• **What you have to do**
Format the records below as a two-column CSV with the columns field and value, one row per line: begin at the line that has "elevation (m): 1800" and stop after the line that has "name author: (Wess. Boer) Ebihara & Dubuisson". Put each entry in its own quoted field, with any line breaks turned into spaces.

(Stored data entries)
•••

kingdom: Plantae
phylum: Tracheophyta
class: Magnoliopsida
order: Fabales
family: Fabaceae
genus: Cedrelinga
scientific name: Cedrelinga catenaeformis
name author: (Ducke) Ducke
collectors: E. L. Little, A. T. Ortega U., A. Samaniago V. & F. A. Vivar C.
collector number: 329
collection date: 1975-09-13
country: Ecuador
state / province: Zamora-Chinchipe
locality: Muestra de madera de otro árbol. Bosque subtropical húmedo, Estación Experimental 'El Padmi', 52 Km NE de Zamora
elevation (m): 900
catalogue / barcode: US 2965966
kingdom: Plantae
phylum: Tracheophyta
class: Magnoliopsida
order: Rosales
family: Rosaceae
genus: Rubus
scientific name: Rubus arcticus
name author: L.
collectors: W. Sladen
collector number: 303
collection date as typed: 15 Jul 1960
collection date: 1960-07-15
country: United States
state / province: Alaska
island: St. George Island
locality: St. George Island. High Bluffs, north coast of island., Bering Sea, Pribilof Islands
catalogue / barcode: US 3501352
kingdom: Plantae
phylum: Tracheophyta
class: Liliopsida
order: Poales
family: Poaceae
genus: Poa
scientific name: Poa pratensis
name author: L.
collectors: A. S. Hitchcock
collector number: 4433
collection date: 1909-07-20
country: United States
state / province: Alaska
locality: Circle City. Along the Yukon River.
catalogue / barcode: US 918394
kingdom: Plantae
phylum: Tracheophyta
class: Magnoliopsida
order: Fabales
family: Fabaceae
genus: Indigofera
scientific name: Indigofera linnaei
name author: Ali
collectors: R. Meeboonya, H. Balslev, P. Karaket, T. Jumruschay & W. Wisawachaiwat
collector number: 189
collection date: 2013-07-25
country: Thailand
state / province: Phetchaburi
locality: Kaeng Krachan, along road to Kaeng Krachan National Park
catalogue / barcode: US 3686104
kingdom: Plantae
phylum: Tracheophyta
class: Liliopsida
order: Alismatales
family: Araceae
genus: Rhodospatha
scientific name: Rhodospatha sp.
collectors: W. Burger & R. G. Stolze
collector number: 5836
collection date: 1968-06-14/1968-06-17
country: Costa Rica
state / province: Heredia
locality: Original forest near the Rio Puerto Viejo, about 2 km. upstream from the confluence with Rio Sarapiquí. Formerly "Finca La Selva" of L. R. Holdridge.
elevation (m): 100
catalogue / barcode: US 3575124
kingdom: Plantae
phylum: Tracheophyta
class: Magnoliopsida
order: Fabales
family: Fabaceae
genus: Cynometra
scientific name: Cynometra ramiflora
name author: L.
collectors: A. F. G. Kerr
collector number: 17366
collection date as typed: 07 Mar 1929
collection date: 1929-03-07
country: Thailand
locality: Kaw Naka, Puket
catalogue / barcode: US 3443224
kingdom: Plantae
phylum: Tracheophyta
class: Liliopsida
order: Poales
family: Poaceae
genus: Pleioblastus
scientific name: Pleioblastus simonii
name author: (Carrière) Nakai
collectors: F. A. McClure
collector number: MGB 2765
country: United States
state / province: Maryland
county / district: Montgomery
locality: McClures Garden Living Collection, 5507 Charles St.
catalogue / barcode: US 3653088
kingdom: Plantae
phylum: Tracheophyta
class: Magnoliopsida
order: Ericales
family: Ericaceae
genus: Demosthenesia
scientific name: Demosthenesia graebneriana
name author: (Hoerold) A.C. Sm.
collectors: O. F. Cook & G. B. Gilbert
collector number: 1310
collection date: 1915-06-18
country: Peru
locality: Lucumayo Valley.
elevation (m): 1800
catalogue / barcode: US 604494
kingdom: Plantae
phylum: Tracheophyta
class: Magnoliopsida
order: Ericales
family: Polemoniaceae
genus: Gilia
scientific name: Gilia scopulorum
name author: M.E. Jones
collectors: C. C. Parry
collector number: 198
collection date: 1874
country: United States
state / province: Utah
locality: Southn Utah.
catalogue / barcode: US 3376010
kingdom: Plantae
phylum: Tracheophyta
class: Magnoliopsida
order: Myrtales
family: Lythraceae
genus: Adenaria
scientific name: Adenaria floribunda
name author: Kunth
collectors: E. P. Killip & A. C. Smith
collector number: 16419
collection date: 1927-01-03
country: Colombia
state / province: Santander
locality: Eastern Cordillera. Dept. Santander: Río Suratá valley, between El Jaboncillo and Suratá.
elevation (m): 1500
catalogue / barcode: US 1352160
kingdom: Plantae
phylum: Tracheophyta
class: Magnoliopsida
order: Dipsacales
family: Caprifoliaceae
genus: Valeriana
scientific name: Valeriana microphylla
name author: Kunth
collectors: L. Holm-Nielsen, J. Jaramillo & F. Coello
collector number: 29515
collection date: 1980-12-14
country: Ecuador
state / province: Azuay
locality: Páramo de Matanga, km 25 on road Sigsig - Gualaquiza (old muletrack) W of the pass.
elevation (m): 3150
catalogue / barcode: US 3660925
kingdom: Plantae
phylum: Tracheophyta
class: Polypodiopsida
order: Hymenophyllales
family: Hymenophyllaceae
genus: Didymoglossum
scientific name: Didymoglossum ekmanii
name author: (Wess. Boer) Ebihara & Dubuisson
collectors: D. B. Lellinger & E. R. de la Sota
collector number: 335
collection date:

•••

• **Solution**
field,value
"elevation (m):","1800"
"catalogue / barcode:","US 604494"
"kingdom:","Plantae"
"phylum:","Tracheophyta"
"class:","Magnoliopsida"
"order:","Ericales"
"family:","Polemoniaceae"
"genus:","Gilia"
"scientific name:","Gilia scopulorum"
"name author:","M.E. Jones"
"collectors:","C. C. Parry"
"collector number:","198"
"collection date:","1874"
"country:","United States"
"state / province:","Utah"
"locality:","Southn Utah."
"catalogue / barcode:","US 3376010"
"kingdom:","Plantae"
"phylum:","Tracheophyta"
"class:","Magnoliopsida"
"order:","Myrtales"
"family:","Lythraceae"
"genus:","Adenaria"
"scientific name:","Adenaria floribunda"
"name author:","Kunth"
"collectors:","E. P. Killip & A. C. Smith"
"collector number:","16419"
"collection date:","1927-01-03"
"country:","Colombia"
"state / province:","Santander"
"locality:","Eastern Cordillera. Dept. Santander: Río Suratá valley, between El Jaboncillo and Suratá."
"elevation (m):","1500"
"catalogue / barcode:","US 1352160"
"kingdom:","Plantae"
"phylum:","Tracheophyta"
"class:","Magnoliopsida"
"order:","Dipsacales"
"family:","Caprifoliaceae"
"genus:","Valeriana"
"scientific name:","Valeriana microphylla"
"name author:","Kunth"
"collectors:","L. Holm-Nielsen, J. Jaramillo & F. Coello"
"collector number:","29515"
"collection date:","1980-12-14"
"country:","Ecuador"
"state / province:","Azuay"
"locality:","Páramo de Matanga, km 25 on road Sigsig - Gualaquiza (old muletrack) W of the pass."
"elevation (m):","3150"
"catalogue / barcode:","US 3660925"
"kingdom:","Plantae"
"phylum:","Tracheophyta"
"class:","Polypodiopsida"
"order:","Hymenophyllales"
"family:","Hymenophyllaceae"
"genus:","Didymoglossum"
"scientific name:","Didymoglossum ekmanii"
"name author:","(Wess. Boer) Ebihara & Dubuisson"